The Landkreuzer P.1000 Ratte and P.1500 Monster were the largest tanks ever designed in history and they were first thought up in Germany.
In order to power the tanks, eight Daimler Benz MB501 Engines or two Man V12Z32 Engines would be required for each tank.
Naturally, they were scrapped due to production costs by the Ministry of Armaments. However, the P.1000 would have weighed 1000 metric tons while the P.1500 would have weighed about 1500 metric tons, thus giving them their designations. Both would have made easy prey for Allied bombers, like the B-17 and Lancaster, because they were going to be extremely slow.
To counter this, the P.1000 equipped eight FlaK 38s. They would, however, easily destroy Allied fortresses and tank formations in which if they could be defended by the Luftwaffe, might eventually make up for the enormous production costs. Besides the AA armament, the P.1000 also mounted two 280mm main cannons, a single 128mm KwK 44 and two defensive machine guns. The crew required to man such a tank would have been around 42 men.
The length of the tank alone would have been about 35 meters while the width would have been about 14 meters had the tank not been scrapped. When the P.1000 Ratte was scrapped, only the turret, and a few other parts were completed. This unfinished turret was used as a stationary mount later in the war.
The P.1500 was supposed to have 250mm thick armor and mount the 800mm K.(E) Rail Gun along with two 15 cm sFH 18 Howitzers and large amounts of defensive MG 42s. The crew required to man the tank would have numbered about 100 men. When the P.1500 Monster was scrapped, only the tracks were completed. Those tracks were later cut into smaller tracks and used on Tigers and Panthers.
As mentioned above, the only parts of the P.1000 Ratte that was finished were the turret and some other sections, but for all intensive purposes, no real prototype was created. The same could be said for the P.1500 Monster.

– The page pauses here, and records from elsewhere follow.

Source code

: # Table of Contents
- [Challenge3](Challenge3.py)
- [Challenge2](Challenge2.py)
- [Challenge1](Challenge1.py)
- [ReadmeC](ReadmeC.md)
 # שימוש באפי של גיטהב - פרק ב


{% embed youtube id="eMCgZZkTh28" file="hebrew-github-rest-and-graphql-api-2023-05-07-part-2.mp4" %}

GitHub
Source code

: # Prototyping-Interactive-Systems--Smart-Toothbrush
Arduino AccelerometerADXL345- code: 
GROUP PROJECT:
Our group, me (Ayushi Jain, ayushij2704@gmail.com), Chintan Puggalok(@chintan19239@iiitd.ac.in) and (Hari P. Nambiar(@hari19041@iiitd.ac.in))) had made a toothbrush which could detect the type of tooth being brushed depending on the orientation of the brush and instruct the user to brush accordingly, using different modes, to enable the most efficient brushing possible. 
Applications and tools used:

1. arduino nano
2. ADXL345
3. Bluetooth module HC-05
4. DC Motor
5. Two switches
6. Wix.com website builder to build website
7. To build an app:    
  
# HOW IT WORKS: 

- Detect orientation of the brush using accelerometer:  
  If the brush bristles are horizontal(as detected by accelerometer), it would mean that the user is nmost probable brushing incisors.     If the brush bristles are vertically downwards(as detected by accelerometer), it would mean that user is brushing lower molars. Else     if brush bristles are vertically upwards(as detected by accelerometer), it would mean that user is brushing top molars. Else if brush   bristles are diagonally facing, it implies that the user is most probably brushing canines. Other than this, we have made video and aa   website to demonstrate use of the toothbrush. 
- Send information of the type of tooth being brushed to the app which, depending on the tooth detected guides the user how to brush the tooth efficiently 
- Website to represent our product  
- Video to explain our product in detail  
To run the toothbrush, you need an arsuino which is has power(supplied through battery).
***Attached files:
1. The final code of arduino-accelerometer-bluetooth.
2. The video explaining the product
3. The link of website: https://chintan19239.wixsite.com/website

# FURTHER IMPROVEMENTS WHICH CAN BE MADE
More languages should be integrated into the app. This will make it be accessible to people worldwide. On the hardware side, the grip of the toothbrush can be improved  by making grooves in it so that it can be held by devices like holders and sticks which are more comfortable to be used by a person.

The idea the P.1000 Ratte and Monster was first concieved in 1942 by the Krupp company, known for their extra-large building projects. Hitler had expressed great personal interest in the projects and so construction of the tanks was initiated, but was soon canceled because of the monstrous amounts of resources that would be required to make such tanks. One of the true signs that the project was doomed to failure was the performance of the Panzer VIII Maus during testing. It guzzled fuel and it completely destroyed most roads that it traversed. Also importantly, it would destroy almost every bridge it tried to cross. Rail was the most viable option yet rail roads were constantly terrorized by allied "jabos" or ground attack fighters.